Veteran works to clean up bombs left from Vietnam War


By Jonathan Bloom, KGO



SAN FRANCISCO — Next year will mark the 50th anniversary of the start of the Vietnam War. Though U.S. and Vietnamese relations have long since been patched up, there are wounds from that war that haven’t healed — many of them in Vietnam itself. An American veteran has made it his mission to clean up what the war left behind.







Chuck Searcy




Chuck Searcy, an American veteran has made it his mission to clean up the mess that was left behind during the Vietnam War. Image taken from video by KGO.

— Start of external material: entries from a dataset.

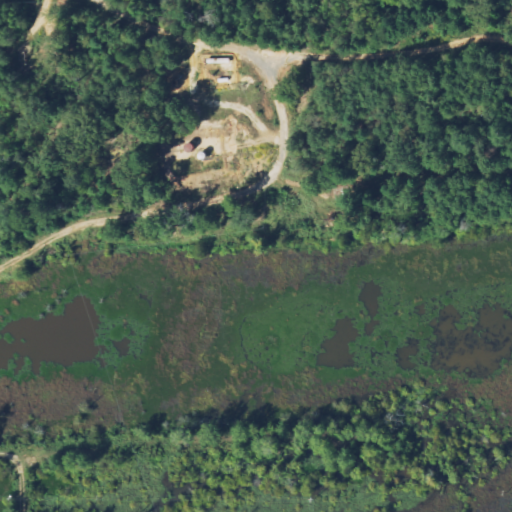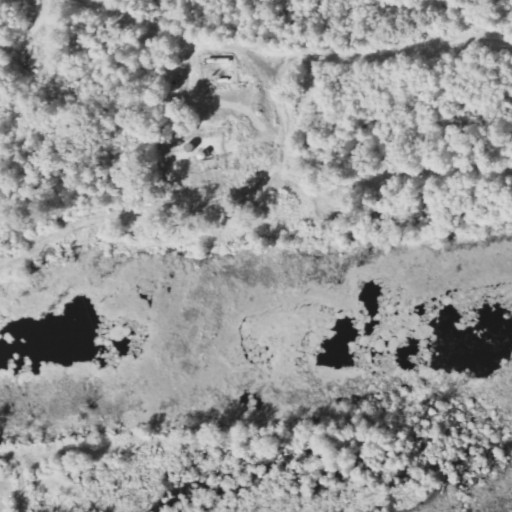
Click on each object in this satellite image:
road: (297, 55)
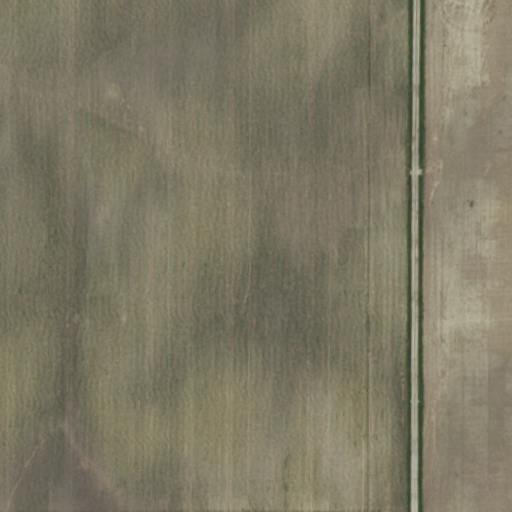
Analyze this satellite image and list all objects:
road: (410, 255)
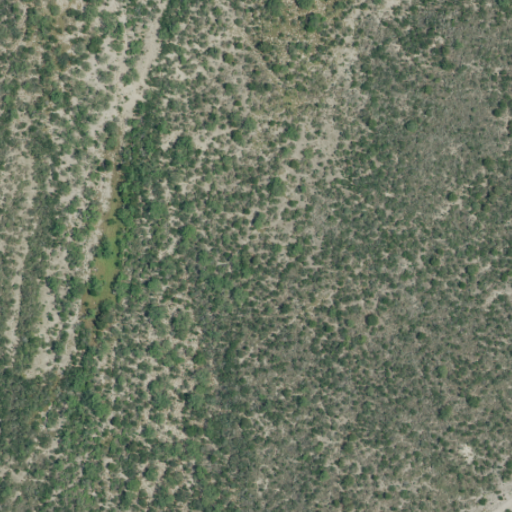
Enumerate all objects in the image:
park: (503, 506)
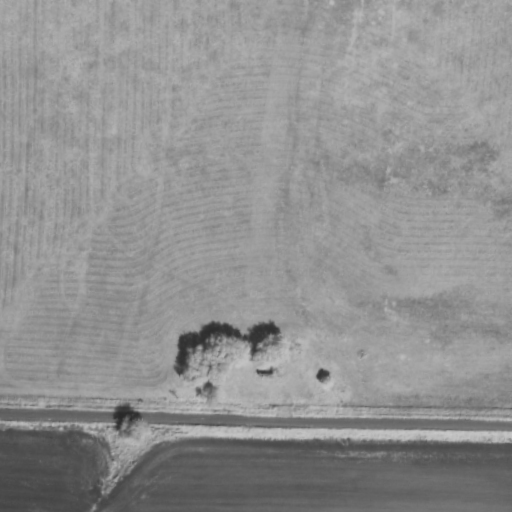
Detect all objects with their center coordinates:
building: (268, 370)
road: (256, 422)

They’re the remnants of war — cluster bombs dropped by American forces on Vietnam.


“The Defense Department estimates that about 10 percent did not detonate as designed,” said Chuck Searcy. “So when they fell to the ground intact, now today, 40 years later, they’re exploding and they kill and maim people.”


Searcy is a veteran of that war, now living in Vietnam. His mission is to clean up what’s left behind.


“The real goal has to be making Vietnam safe,” he said. “And that’s very different from cleaning up every bomb and mine.”


For Searcy’s Project RENEW, that means teaching the Vietnamese how to deal with those American bombs. But, there’s a new threat.


“It is the most toxic substance known to man,” he said.


Agent Orange was a chemical the U.S. dropped on thick Vietnamese jungles.


“That was designed to defoliate the trees and to expose the enemy — the Viet Cong and the North Vietnamese — so that we could attack them, bomb them,” Searcy said.